With ten years and ten coins passed, you request the ninety remaining coins from the “safe place” to purchase your new retirement home. You are suddenly shocked to learn that they are no longer in the “safe place” and your government has actually spent your coins on “worthy programs and projects”. You are told the “safe place” has many other forms of wealth like the Lincoln monument and National forests, and they exist as collateral “just in case”. In the mean time you will either have to wait until a new higher tax is passed on those still working, or you can accept ninety 30% size coins today. You are told that not only did the government spend your coins to “fund the fight against terrorism”; they also learned how to simply issue more promises to pay (Treasury Bonds) without even having any more coins to spend. So, since all of the outstanding Treasuries were not backed by real wealth (e.g. gold coins), you could only receive 30% of your original “pile” of wealth that they might be able to scrape up, if you insisted upon redemption today.

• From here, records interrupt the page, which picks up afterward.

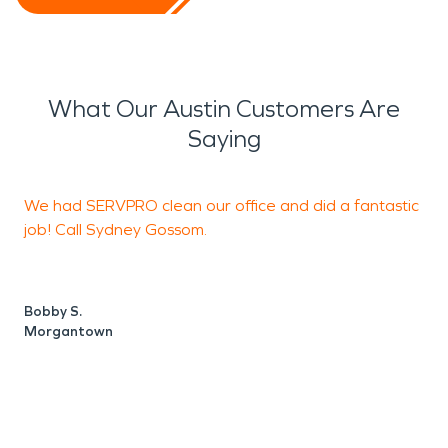
What Our Austin Customers Are
Saying
We had SERVPRO clean our office and did a fantastic
I
job! Call Sydney Gossom.
m
j
d
b
Bobby S.
d
Morgantown
T
S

By this time you are steaming with anger and demand an explanation. You were very skeptical about the inflation conundrum, but because you were a savvy investor and were not concerned about those who may have produced just as much in their lives and received less than you, you were fine with that arrangement. But when you learned that your government issued bonds that were only as good as a future “promise to pay” from those still working and were really worth nothing today because all of the real wealth left in the “safe place” is not redeemable (e.g. The national forests) you wanted revenge!

Just to test the logic in a different venue… You live in a “barter only” community and want to fund your government. Rather than “taxing” anyone, you can insist all in the community “loan” the government 30% of their production each year in exchange for a bond that was redeemable for exactly the production that was loaned, plus a bit of interest. What a novel and prosperous idea! You could live happily under this condition continually building up an extraordinary “pile” of wealth (the bonds), UNTIL someone wanted to cash in his or her mini “pile” of wealth. You would soon realize the ONLY way the wealth could be redeemed to the bondholder is by INCREASING the existing 30% “bond investment” rate on all those working and gradually TRANSFER that wealth to the redeeming bondholder. You quickly learn there is no collateral “pile” of wealth associated with the government bonds at all. There is no incremental value to these bonds that all in the community are holding. You conclude that you have been defrauded, and learn all of the government bonds are an ILLUSION of wealth to the community.


The story has a very painful ending. Citizens in the community start shooting at each other trying desperately to secure their little wealth “piles” that were kept in the “safe place” promised by their government. They finally elect a former military general, and empower him to make logical decisions assigning everyone a fitting job and to ensure the produce from everyone’s work efforts is distributed in an “equitable” manner.


Our fiat currency is being destroyed via two means: Inflation and extraordinary credit expansion (overvalued real estate, credit securities, and stock, government debt, and etc.). Inflation is a despicable, insidious, grinding, gradual, fraudulent means to create distorted market signals and inconspicuously redistribute earned wealth from the un-savvy to the savvy. HOWEVER, Bubbles (in bonds, stock, or real estate) when blown and exacerbated by further credit expansion can only end in a painful way. They are an ORDER OF MAGNITUDE more dangerous than simple monetary inflation. They always represent an illusion. The larger they are, the more severe the ultimate adjustment is when discovered. By my calculations the size of the US aggregate bubble today (approx. 35-40% overvaluation) is greater than any in the history of the Republic. When the discovery becomes broadly known, the collapse may be so painful that the integrity of a Republic itself may be at risk… Capitalism, free market, and democracy may be associated with massive failure. We have Dr. Alan “Bubbles” Greenspan and those in government who have empowered him over the years to thank.